The Performance Golden Rule Revisited
There was a comment on Twitter today from Rafael Gonzaga expressing disappointment in what he sees as a tendency to focus on the frontend solely in performance discussions, while neglecting the server-side aspect.
In the discussion that followed, the Golden Rule of Performance (popularized by Steve Souders) was brought up:
80-90% of the end-user response time is spent on the frontend.
In the thread, Steve Souders suggested that someone should revisit the Golden Rule to see if it still holds for today.
I was curious, so I figured I would oblige.
Revisiting the golden rule
Way back in 2006, Tenni Theurer first wrote about the 80 / 20 rule as it applied web performance.
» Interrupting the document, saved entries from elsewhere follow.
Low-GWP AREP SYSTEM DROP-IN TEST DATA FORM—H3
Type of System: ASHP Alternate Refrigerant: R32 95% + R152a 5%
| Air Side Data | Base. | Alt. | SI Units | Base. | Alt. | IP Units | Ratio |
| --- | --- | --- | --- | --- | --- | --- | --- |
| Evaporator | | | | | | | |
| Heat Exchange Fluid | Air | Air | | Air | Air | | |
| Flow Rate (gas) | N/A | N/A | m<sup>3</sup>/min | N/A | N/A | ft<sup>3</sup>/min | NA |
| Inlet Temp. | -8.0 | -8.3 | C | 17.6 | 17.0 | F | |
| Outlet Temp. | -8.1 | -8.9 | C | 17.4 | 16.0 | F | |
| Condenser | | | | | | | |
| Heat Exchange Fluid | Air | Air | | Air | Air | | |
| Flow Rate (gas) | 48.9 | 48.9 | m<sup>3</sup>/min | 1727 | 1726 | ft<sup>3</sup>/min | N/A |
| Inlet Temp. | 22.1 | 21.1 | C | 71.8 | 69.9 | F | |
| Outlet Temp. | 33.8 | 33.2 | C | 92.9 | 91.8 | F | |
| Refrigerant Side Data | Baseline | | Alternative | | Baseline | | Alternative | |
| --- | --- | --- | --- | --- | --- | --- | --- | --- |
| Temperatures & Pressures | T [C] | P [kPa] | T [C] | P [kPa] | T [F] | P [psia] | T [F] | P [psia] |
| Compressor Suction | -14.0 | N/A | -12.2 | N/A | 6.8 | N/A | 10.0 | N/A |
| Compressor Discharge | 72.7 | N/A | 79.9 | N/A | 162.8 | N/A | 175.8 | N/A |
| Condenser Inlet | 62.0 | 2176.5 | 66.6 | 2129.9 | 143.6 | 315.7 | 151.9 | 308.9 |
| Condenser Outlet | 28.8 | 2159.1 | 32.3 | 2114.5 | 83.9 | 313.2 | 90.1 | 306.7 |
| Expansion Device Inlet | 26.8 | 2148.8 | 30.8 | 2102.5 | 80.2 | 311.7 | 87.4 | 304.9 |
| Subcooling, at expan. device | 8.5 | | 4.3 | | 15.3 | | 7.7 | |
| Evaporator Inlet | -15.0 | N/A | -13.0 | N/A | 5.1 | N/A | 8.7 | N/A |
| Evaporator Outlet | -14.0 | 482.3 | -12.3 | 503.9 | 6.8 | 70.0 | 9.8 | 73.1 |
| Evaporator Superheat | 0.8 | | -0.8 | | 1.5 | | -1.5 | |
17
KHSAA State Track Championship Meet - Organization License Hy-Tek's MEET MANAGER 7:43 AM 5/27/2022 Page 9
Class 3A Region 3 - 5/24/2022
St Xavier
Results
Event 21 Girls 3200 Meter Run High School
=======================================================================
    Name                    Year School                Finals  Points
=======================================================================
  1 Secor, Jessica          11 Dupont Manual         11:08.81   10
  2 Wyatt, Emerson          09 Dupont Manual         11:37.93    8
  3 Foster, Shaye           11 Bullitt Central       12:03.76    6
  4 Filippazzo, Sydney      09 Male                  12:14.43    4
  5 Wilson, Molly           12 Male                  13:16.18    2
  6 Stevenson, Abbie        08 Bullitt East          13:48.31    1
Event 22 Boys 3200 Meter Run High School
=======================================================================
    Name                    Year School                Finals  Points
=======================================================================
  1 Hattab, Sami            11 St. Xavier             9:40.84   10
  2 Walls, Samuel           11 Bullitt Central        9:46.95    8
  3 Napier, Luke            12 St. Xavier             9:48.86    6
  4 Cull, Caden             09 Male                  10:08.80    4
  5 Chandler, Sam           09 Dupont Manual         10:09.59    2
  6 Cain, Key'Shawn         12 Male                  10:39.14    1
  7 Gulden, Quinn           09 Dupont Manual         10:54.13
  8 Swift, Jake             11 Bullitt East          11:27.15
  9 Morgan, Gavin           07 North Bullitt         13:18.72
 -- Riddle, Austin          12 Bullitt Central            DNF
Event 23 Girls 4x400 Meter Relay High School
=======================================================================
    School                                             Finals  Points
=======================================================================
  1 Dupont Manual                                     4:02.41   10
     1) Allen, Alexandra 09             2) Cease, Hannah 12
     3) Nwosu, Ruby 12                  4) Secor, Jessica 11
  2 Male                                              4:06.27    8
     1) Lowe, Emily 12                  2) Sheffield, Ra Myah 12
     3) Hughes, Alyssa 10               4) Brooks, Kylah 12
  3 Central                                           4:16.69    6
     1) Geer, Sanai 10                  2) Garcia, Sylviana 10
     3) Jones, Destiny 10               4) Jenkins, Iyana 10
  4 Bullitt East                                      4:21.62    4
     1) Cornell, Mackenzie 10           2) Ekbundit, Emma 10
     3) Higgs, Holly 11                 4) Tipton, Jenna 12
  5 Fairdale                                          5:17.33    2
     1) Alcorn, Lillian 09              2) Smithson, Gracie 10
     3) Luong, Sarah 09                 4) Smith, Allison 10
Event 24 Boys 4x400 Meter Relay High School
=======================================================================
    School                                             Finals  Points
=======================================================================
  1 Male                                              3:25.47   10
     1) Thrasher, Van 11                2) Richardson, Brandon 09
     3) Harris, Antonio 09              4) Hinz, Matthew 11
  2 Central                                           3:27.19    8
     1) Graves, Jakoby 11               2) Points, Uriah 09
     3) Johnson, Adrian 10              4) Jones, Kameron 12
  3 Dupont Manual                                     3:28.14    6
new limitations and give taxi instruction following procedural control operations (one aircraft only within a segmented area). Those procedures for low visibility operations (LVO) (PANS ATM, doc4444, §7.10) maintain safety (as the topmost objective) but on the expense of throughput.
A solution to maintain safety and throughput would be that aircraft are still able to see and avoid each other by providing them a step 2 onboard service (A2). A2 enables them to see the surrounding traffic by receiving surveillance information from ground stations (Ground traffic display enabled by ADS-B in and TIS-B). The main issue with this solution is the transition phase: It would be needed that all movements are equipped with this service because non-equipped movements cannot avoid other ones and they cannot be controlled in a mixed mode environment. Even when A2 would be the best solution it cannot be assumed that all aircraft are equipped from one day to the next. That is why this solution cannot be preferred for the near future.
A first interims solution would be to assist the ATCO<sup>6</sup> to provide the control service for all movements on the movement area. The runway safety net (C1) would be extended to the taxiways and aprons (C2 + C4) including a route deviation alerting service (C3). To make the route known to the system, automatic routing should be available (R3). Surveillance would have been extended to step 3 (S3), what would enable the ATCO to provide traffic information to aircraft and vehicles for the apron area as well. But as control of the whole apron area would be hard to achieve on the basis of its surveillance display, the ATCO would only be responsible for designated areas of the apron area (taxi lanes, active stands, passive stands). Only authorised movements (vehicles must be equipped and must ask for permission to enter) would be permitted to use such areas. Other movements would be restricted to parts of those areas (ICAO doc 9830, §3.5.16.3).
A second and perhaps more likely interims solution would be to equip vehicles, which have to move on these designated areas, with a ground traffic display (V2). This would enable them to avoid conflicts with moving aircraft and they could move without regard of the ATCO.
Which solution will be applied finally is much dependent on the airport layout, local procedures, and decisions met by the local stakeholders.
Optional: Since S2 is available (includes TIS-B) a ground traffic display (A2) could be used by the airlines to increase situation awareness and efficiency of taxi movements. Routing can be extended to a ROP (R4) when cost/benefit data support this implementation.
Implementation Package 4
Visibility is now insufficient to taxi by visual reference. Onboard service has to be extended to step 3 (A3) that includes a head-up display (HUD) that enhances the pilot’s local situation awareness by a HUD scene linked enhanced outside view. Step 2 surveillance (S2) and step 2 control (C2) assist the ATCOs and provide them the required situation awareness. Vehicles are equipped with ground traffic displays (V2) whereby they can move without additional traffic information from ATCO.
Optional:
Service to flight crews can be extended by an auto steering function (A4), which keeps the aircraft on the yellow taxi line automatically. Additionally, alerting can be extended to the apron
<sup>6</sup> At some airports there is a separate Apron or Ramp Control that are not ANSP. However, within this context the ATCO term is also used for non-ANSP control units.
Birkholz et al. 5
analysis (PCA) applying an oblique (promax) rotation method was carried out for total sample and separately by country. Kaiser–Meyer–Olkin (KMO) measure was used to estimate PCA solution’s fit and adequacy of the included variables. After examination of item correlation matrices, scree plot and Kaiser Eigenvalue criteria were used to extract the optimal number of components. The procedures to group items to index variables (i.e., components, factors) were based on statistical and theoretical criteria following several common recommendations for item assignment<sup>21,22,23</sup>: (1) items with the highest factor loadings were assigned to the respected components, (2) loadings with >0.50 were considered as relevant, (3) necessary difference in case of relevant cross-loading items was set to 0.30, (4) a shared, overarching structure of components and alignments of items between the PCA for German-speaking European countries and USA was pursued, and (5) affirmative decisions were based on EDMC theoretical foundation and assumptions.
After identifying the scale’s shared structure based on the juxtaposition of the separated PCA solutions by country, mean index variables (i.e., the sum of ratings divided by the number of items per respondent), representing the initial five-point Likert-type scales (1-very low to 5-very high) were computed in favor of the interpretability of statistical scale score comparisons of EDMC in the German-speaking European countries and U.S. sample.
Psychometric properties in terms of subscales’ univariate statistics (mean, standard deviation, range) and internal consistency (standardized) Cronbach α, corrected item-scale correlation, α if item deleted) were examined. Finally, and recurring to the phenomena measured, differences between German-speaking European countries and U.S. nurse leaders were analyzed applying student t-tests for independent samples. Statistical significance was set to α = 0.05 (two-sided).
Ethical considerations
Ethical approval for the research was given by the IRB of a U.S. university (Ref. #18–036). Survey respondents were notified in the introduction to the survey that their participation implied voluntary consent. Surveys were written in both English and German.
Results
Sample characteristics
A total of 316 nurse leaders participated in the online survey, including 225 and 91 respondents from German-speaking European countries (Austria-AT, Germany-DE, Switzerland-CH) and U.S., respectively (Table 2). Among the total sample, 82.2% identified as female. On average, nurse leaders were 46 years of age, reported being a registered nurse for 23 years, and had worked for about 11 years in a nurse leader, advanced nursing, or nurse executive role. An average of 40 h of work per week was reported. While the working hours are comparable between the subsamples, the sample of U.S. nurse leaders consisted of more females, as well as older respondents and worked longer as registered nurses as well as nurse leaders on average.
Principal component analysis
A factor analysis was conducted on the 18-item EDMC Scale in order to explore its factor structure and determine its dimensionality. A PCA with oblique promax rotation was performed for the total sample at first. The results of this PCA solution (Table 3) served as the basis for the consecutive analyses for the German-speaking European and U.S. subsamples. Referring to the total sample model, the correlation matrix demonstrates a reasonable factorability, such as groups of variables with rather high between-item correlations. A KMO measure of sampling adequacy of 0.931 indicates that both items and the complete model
The Yahoo! team did some digging on 8 popular sites (remember MySpace?) to see what percentage of the time it took for a page to load was comprised of backend work (Time to First Byte) versus frontend work (pretty much everything else).
What they found was that the vast majority of the time was spent on the frontend for all 8 sites:
|Time Retrieving HTML||Time Elsewhere|
When Steve Souders repeated it in 2012, he found much the same. Among 50,000 websites the HTTP Archive was monitoring at the time, 87% of the time was spent on the frontend and 13% on the backend.
I ran a few queries against the HTTP Archive to see how well the same logic applies today. In sticking with the original analysis, I’m comparing Time to First Byte (how long it takes for the first bytes of the first request to start arriving from the server) compared to the total load time (when onLoad fires). I broke the percentages down by page rank (based on traffic to the site). The percentages are the median percentages for that group of sites.
First up, the mobile results.
|1,001 - 10,000||12.5%||87.5%|
|10,001 - 100,000||13.8%||86.2%|
|100,001 - 1,000,000||14.5%||85.5%|
Next up, the desktop results.
|1,001 - 10,000||10.8%||89.2%|
|10,001 - 100,000||12.6%||87.4%|
|100,001 - 1,000,000||13.3%||86.7%|
For both desktop and mobile data, the 80 / 20 rule still holds strong. In fact, it’s more like the 85⁄15 rule threatening to be the 90⁄10 rule for the top 1,000 URLs where they likely have more resources to throw at high quality CDN’s and backend infrastructure.
But….does it really matter?
While it’s interesting to see that the rule holds up (and that, at least at the aggregate level) perf is getting even more frontend dominant, I’m not sure how much it really matters anymore.
When the rule was first brought up, frontend performance wasn’t really a thing that people did. Performance conversations were dominated by discussions around the server-side aspects of performance. That rule itself was part of an appeal to get folks to focus on the frontend aspects as well.
Fast forward to today, and that’s less of a problem. To Rafael’s point, there’s a lot of chatter nowadays around the frontend aspects of performance, particularly in after the rise in popularity of Lighthouse and Core Web Vitals.
Nor should we be thinking about it that way.
As we increasingly focus our conversations of performance on how metrics that relate to the user experience, the divide between backend and frontend goes past murky and starts becoming problematic.
Want to improve your Largest Contentful Paint? If you’re focusing solely on the “frontend” aspects of performance, you’re likely missing out. Measuring and optimizing your Time to First Byte is frequently a critical component of improving LCP. I’ve seen a lot of sites suffering from extremely volatile TTFB metrics that vary dramatically based on geography or whether or not there’s a cache hit or miss. Diving deeper into what that TTFB is comprised of and how to optimize it can unlock big performance wins and even the playing field for your users.
Another great example is the new Early Hints header. That’s technically a server-side optimization (probably…) but one that Shopify and Cloudflare saw have a big impact on frontend, user-focused metrics like First Contentful Paint and Largest Contentful Paint.
Point being: if you’re focusing on one or the other at this point, you’re going to find yourself coming to the limits of what you’re able to do with regards to optimization pretty quickly.
The Golden Rule of performance still applies, and if you’re finding yourself in a situation where your organization still treats performance as primarily a server-side consideration, then there’s definitely value in doing the comparison for your own sites to help folks start to shift their thinking.
Otherwise? The rule probably doesn’t matter much.
Take a holistic approach to performance and pay attention to how it all contributes to the user experience—that’s how you’ll find your biggest, most meaningful performance wins.